#### [The problem]
Scan each line of the records for the word "producer" and extract the ones that have it.

#### [Entries shown]
[Start of Attachment]

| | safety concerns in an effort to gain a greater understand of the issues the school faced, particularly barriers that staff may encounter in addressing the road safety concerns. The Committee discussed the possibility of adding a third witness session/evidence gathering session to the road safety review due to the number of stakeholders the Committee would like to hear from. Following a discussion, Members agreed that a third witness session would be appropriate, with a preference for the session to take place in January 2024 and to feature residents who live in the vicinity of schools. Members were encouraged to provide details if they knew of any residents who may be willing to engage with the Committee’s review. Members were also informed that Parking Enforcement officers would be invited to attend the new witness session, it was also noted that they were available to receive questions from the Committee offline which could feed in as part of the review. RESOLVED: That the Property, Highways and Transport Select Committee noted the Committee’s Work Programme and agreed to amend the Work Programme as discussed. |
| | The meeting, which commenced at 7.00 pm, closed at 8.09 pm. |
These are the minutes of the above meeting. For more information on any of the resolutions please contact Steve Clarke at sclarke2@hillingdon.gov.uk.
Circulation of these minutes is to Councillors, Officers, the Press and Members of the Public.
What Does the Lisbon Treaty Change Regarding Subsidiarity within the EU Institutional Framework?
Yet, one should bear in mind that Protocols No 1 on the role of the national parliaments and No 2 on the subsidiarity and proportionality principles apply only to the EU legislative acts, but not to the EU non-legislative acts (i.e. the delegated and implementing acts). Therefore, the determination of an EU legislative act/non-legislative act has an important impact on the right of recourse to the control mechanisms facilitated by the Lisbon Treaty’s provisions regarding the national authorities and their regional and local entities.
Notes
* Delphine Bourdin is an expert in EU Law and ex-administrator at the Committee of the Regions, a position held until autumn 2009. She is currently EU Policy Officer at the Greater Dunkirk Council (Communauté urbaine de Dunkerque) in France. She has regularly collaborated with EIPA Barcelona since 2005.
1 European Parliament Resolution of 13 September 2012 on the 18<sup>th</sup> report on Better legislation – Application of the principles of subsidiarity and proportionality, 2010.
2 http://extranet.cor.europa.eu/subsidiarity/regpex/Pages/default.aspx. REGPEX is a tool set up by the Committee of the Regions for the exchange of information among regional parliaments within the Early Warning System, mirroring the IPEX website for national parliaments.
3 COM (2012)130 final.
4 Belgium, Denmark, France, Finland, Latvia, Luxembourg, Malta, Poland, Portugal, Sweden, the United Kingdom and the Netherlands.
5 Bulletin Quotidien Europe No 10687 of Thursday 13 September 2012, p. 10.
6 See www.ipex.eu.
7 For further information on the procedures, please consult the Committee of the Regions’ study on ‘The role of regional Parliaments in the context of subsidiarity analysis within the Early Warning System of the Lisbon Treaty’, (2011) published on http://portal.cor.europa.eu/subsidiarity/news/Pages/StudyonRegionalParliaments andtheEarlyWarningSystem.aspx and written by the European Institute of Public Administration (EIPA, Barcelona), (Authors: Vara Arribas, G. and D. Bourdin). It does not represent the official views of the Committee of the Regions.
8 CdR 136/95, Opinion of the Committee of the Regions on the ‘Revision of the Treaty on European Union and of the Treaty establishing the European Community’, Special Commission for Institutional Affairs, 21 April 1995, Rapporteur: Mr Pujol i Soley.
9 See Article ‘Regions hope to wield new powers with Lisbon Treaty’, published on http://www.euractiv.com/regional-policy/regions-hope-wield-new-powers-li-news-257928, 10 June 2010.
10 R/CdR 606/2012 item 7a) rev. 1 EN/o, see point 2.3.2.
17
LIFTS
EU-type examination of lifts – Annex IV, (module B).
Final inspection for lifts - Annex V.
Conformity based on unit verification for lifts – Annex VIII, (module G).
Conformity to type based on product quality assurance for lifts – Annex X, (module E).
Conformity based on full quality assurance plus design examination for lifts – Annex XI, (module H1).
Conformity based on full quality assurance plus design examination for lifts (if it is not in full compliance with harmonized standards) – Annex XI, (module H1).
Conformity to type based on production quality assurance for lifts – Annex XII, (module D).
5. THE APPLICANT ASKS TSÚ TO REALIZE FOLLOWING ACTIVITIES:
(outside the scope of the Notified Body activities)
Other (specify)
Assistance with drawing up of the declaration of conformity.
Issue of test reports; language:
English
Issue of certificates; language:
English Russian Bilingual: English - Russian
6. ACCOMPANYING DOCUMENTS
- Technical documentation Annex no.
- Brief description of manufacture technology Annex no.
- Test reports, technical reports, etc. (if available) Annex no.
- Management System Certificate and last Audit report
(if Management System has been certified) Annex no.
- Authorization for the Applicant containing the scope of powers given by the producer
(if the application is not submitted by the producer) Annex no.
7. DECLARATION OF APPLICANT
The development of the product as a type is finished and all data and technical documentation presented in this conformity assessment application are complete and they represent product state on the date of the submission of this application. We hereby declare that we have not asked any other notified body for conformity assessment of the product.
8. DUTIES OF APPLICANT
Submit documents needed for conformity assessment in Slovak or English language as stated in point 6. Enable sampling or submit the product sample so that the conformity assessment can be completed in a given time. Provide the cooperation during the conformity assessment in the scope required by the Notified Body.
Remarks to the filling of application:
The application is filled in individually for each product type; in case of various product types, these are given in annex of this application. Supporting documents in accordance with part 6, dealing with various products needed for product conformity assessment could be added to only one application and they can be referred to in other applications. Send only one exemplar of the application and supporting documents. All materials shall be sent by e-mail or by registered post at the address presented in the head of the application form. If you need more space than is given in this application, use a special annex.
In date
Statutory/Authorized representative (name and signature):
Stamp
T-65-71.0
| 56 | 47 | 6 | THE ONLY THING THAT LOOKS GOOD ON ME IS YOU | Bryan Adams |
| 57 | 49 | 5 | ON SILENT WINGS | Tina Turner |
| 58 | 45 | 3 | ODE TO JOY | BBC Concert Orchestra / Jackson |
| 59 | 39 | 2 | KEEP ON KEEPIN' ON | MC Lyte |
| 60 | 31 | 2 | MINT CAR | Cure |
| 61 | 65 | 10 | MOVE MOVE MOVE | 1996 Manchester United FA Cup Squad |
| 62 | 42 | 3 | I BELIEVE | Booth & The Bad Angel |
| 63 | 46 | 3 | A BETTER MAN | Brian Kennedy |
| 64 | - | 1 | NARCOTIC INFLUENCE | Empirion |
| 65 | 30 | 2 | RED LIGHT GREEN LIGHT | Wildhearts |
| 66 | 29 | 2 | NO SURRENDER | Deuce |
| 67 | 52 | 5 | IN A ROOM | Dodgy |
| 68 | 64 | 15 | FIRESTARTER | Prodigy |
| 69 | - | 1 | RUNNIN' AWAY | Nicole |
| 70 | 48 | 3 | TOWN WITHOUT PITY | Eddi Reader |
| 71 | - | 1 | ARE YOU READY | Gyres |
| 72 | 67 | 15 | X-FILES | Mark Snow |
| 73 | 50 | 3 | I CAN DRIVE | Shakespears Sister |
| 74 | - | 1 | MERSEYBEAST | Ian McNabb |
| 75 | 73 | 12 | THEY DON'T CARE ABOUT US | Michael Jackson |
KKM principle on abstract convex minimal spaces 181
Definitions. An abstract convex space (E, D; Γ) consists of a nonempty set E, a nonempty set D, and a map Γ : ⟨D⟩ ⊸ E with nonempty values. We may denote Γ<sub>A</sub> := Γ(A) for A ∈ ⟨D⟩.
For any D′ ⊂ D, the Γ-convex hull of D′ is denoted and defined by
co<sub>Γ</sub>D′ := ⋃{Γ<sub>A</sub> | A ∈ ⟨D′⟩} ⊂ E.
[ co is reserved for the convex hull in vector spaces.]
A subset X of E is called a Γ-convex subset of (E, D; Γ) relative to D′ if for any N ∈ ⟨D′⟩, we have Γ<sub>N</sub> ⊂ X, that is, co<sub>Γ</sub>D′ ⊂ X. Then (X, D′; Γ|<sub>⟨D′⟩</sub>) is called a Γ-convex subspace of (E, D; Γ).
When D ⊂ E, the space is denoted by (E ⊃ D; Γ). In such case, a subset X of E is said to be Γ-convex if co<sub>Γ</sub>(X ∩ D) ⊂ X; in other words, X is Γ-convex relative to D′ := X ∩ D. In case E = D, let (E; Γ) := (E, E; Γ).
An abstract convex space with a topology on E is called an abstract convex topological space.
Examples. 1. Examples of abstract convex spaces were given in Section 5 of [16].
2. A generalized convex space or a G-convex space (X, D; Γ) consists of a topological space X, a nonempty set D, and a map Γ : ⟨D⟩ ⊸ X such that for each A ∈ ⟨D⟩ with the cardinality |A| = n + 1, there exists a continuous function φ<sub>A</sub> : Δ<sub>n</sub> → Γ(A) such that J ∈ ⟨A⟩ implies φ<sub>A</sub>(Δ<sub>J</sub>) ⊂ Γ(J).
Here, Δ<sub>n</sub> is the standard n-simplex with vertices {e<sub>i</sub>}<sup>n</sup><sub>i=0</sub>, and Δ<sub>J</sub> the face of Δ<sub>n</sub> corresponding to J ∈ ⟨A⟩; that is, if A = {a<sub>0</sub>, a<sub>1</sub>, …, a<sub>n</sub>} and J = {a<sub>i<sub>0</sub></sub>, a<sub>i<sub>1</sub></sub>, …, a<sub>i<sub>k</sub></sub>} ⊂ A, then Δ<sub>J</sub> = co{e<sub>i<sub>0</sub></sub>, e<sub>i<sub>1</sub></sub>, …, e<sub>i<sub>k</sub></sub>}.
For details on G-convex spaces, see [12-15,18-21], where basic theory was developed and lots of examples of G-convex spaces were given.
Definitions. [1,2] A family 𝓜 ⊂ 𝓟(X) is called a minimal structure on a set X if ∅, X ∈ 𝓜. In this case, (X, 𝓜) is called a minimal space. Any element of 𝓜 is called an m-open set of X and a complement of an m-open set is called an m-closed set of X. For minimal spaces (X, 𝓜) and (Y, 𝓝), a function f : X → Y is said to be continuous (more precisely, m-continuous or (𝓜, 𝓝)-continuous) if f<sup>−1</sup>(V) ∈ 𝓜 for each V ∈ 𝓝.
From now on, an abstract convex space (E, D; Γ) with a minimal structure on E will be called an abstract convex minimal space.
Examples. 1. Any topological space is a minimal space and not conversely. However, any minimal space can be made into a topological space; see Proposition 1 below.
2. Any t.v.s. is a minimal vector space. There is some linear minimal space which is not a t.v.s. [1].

[End of Attachment]

#### [Response area]
- Authorization for the Applicant containing the scope of powers given by the producer
(if the application is not submitted by the producer) Annex no.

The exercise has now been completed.